> Exercise: Reproduce every line of the records below verbatim, leaving out the pictures.
----------------
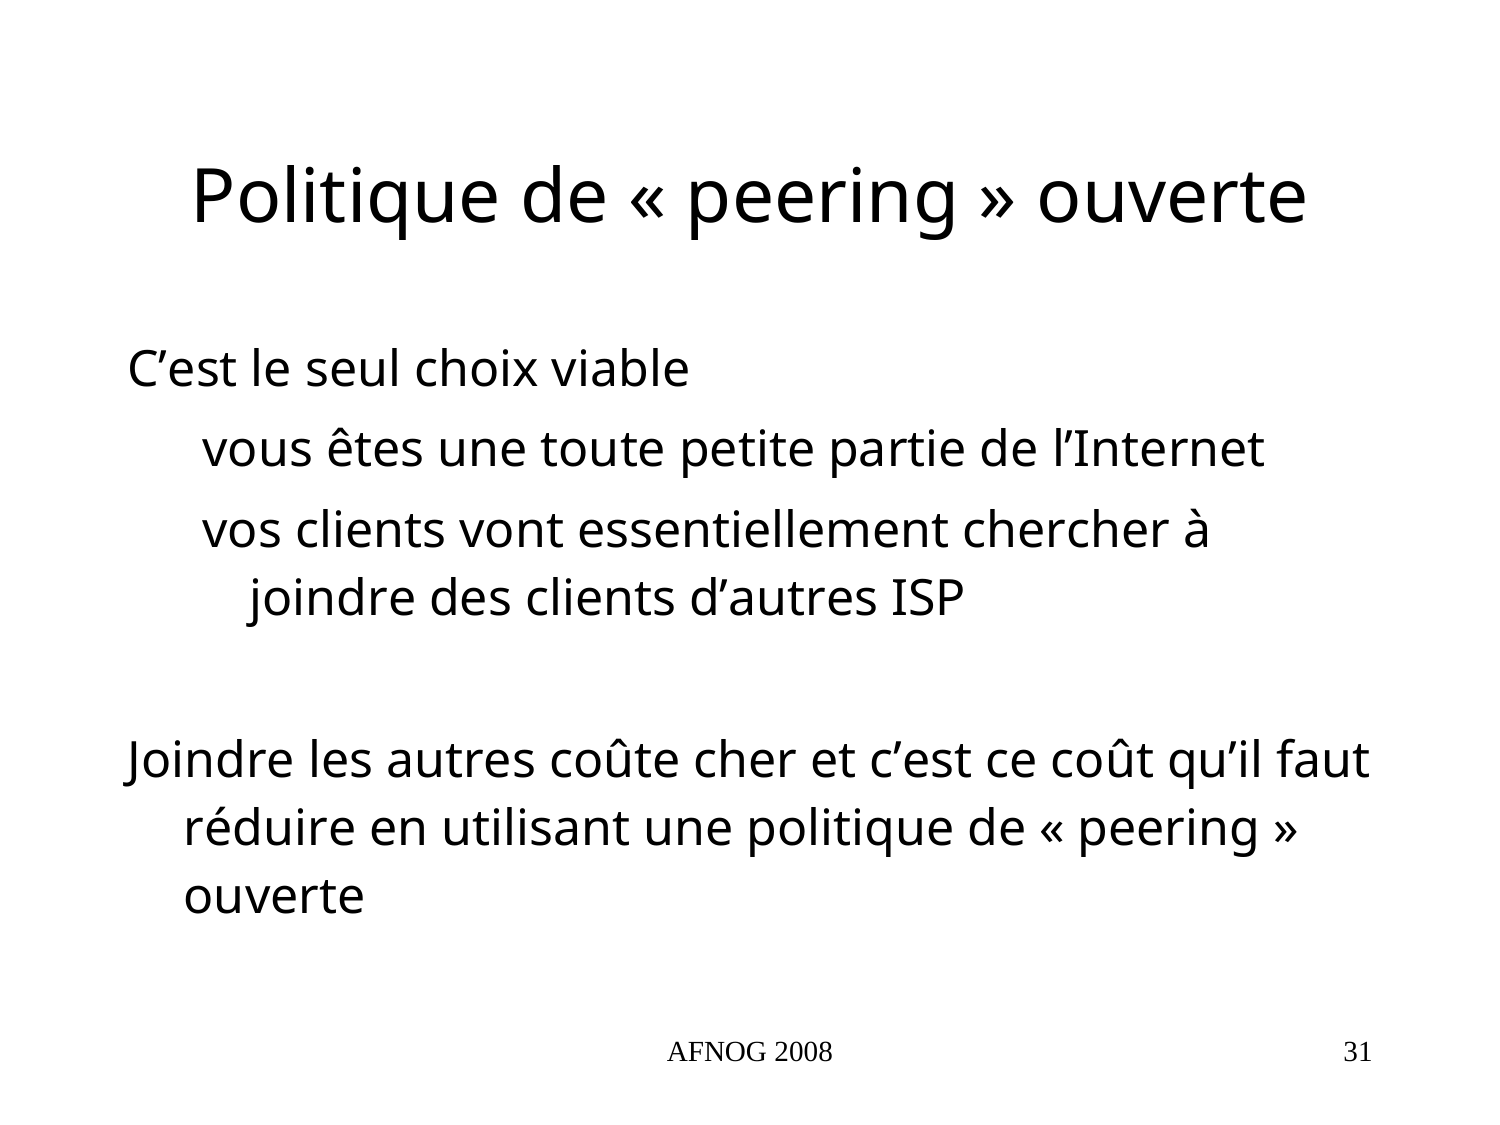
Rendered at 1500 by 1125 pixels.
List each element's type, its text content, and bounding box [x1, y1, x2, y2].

text_box <number> [1074, 1025, 1388, 1101]
list C’est le seul choix viable vous êtes une toute petite partie de l’Internet vos clients vont essentiellement chercher à joindre des clients d’autres ISP Joindre les autres coûte cher et c’est ce coût qu’il faut réduire en utilisant une politique de « peering » ouverte [112, 324, 1388, 1001]
title Politique de « peering » ouverte [112, 99, 1388, 288]
text_box AFNOG 2008 [512, 1025, 988, 1101]
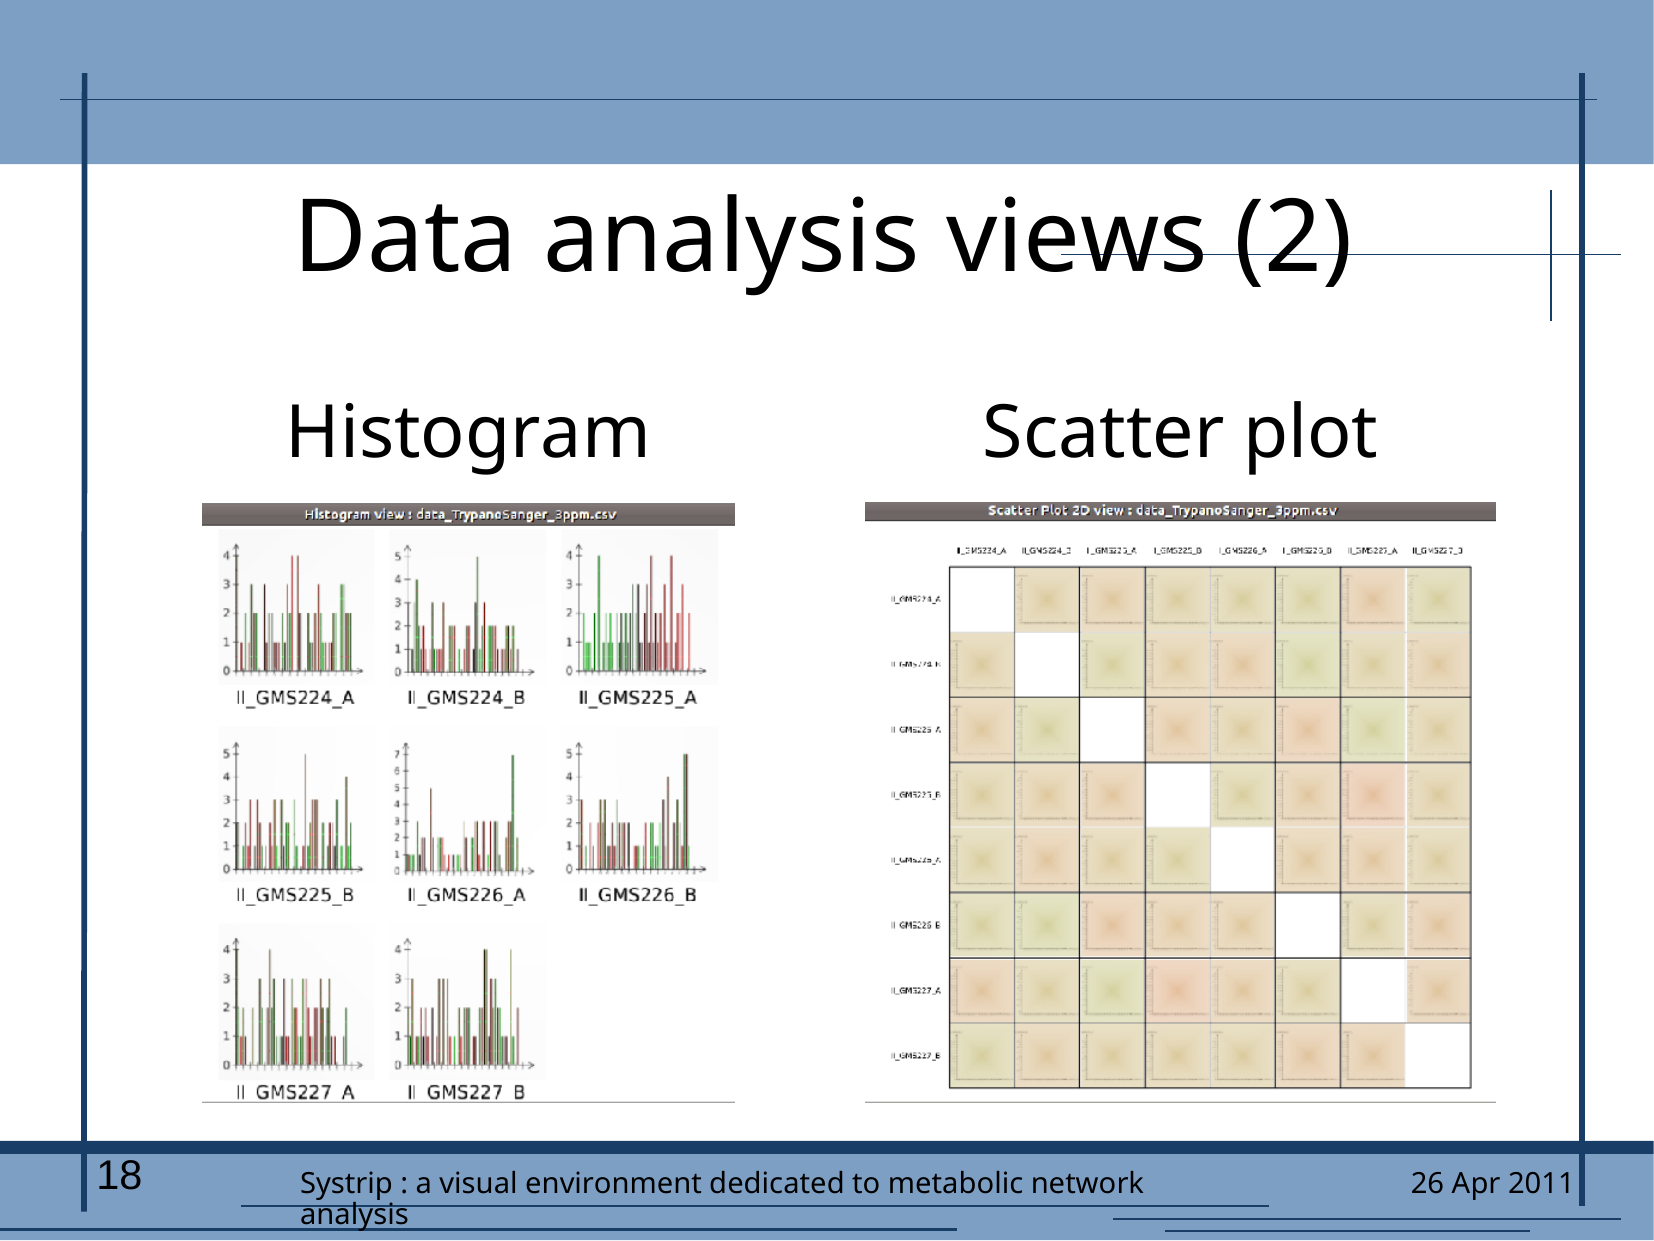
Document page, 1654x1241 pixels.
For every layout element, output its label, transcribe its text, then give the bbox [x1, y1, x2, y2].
----------------
> Solution for this exercise:
Rendered at 1500 by 1125 pixels.
List each element's type, its text content, and bounding box [x1, y1, x2, y2].

text_box <number> [1074, 1025, 1388, 1101]
list C’est le seul choix viable vous êtes une toute petite partie de l’Internet vos clients vont essentiellement chercher à joindre des clients d’autres ISP Joindre les autres coûte cher et c’est ce coût qu’il faut réduire en utilisant une politique de « peering » ouverte [112, 324, 1388, 1001]
title Politique de « peering » ouverte [112, 99, 1388, 288]
text_box AFNOG 2008 [512, 1025, 988, 1101]
Document page, 1654x1241 pixels.
For every layout element, output its label, transcribe its text, then give the bbox [x1, y1, x2, y2].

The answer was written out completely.